Task to carry out:
Reproduce the records that follow exactly; any picture among them stays out.

Page-level text extractions:
== Segment start ==

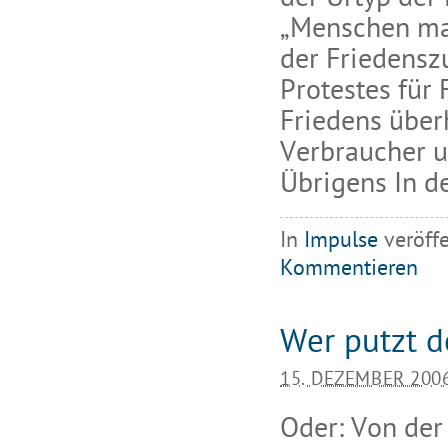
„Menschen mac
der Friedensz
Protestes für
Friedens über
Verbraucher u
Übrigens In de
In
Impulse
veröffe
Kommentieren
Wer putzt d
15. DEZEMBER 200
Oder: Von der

== Segment end ==

Response to the exercise:
„Menschen mac
der Friedensz
Protestes für
Friedens über
Verbraucher u
Übrigens In de
In
Impulse
veröffe
Kommentieren
Wer putzt d
15. DEZEMBER 200
Oder: Von der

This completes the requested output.